Cientos de miles de familias se han reunido hoy en la madrileña Plaza de Colón para celebrar una multitudinaria Eucaristía con motivo de la fiesta de la Sagrada Familia. Ha sido un acto principalmente religioso, sí, pero también una reivindicación de una moral y de una institución claves para la supervivencia de una sociedad libre.
La familia es la primera institución de ayuda y de socorro en tiempos de necesidad, imprescindible siempre pero más en época de crisis, como bien saben los inmigrantes que han venido solos a España y ahora se ven desamparados. Y lo que es más importante, realiza esa labor de forma voluntaria y altruista, al contrario que la tan publicitada "solidaridad" del Estado, que sólo actúa habiendo obligado previamente a los ciudadanos a aflojar la mosca. Además, supone un mecanismo de transmisión de valores y de educación integral de la persona que funciona al margen de lo que los sabios pedagogos del momento hayan decidido que es lo justo y lo correcto.
Así, no es extraño que una ideología tan extremista, como es el progresismo, no pueda soportar que se apoye públicamente una institución que supone la principal línea de defensa frente a cualquier plan de ingeniería social. Ni que exista una organización con una capacidad de movilización que supere con mucho la suya y que se oponga firmemente a sus planes de rehacer la sociedad a su antojo. Así, la familia tradicional y la Iglesia han sido el blanco preferido durante estos años de los ideólogos de izquierdas y de su Gobierno.
Los progresistas han caído en el error de pensar que ciertas semillas pueden germinar en cualquier tipo de terreno. Contemplar cómo la civilización occidental y sus valores de libertad, democracia y tolerancia han nacido y se han desarrollado puede llevar a pensar o bien que es bien sencillo que semejante milagro se reproduzca en entornos bien distintos a los de la Europa de cultura judeocristiana donde tuvo lugar originalmente, o bien que pueda sobrevivir sin esa base. Que consideremos estos valores universales no debe llevarnos a la ceguera de pensar que pueden respetarse del mismo modo en todos los países y regiones del mundo sea cual sea la cultura y el modo de vida imperantes en el lugar.

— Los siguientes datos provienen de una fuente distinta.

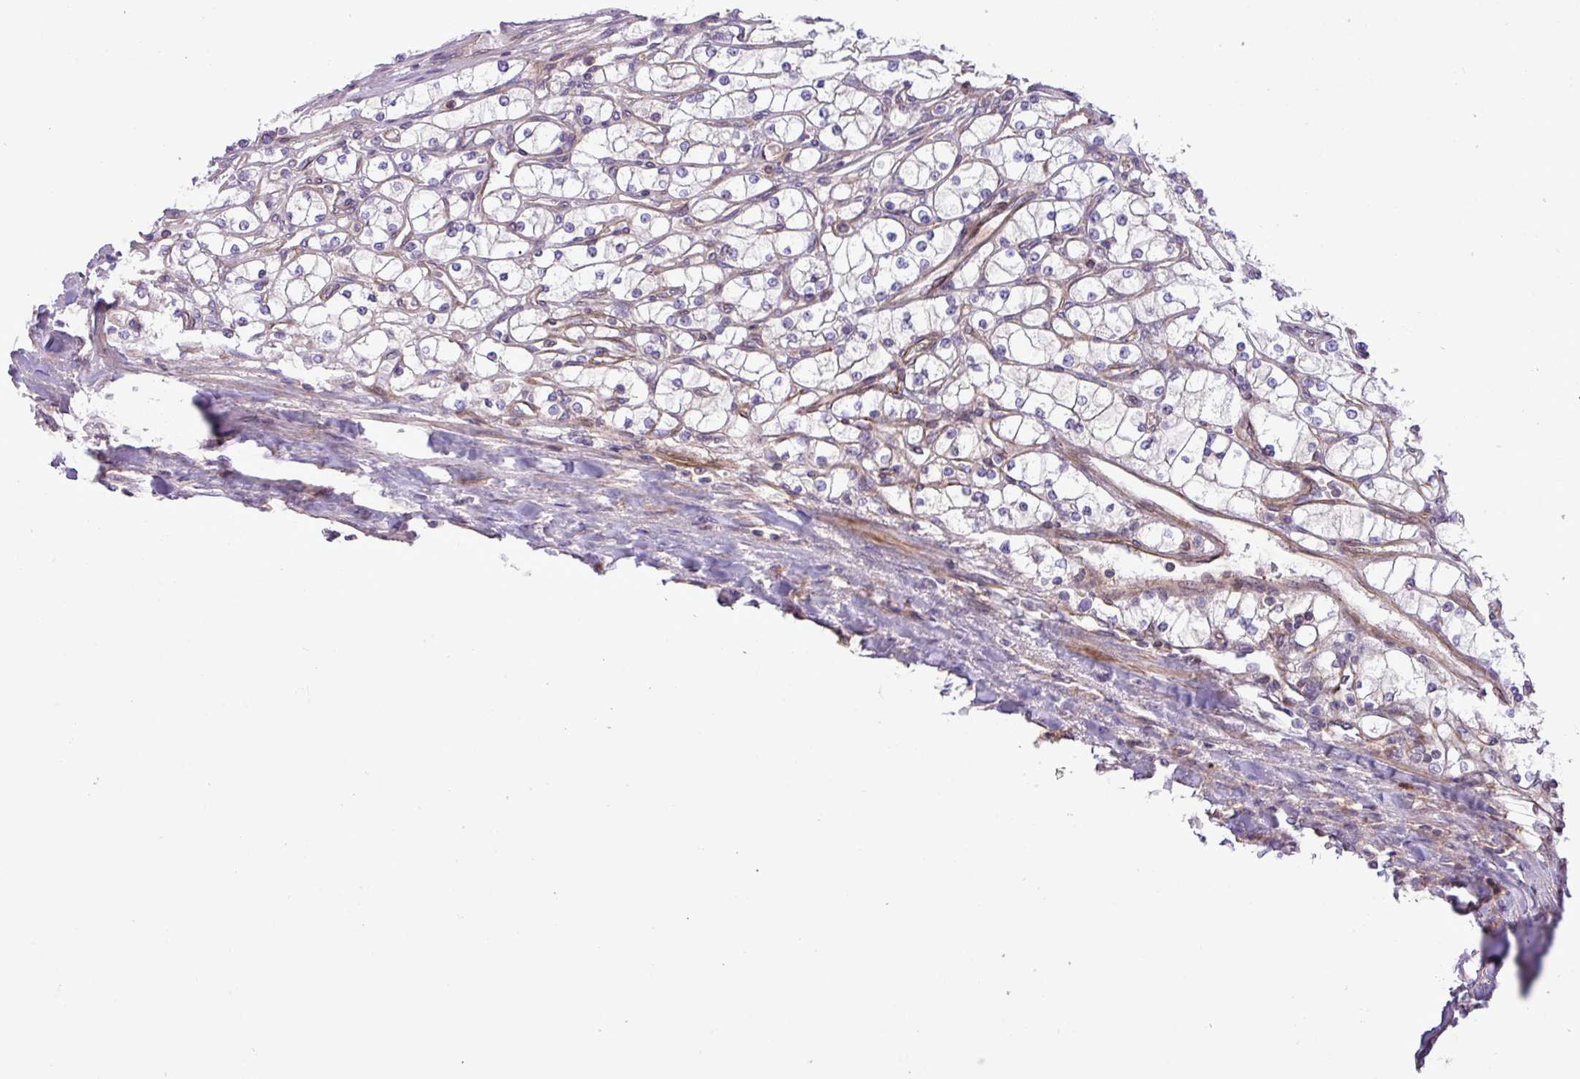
{"staining": {"intensity": "negative", "quantity": "none", "location": "none"}, "tissue": "renal cancer", "cell_type": "Tumor cells", "image_type": "cancer", "snomed": [{"axis": "morphology", "description": "Adenocarcinoma, NOS"}, {"axis": "topography", "description": "Kidney"}], "caption": "Protein analysis of adenocarcinoma (renal) displays no significant staining in tumor cells.", "gene": "CNTRL", "patient": {"sex": "male", "age": 80}}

De ahí los riesgos de las políticas anticristianas del Gobierno de José Luis Rodríguez Zapatero. Con serlo, no es tan importante el rechazo que pueda provocar el radicalismo del Gobierno socialista entre los católicos o entre quienes no siéndolo defienden unas posturas similares a las de aquellos. No, lo grave es que esa deriva se asemeja a la postura de un deportista de élite que, tras alcanzar la cima, abandona todo el esfuerzo y el entrenamiento que le permitieron llegar tan alto, por pensar que ya lo tiene todo hecho. La cultura de la muerte supone un claro alejamiento de las bases sobre las que se ha fundamentado la civilización occidental, y pensar que puede imponerse sin serias consecuencias para nuestras libertades es ser extremadamente ingenuo o directamente ciego.
Defender a la familia es defender aquello que nos hace libres y que nos permite ofrecer resistencia al poder. Sólo por eso, los liberales –católicos o no– debemos estar agradecidos a los cientos de miles de personas que se han congregado este domingo.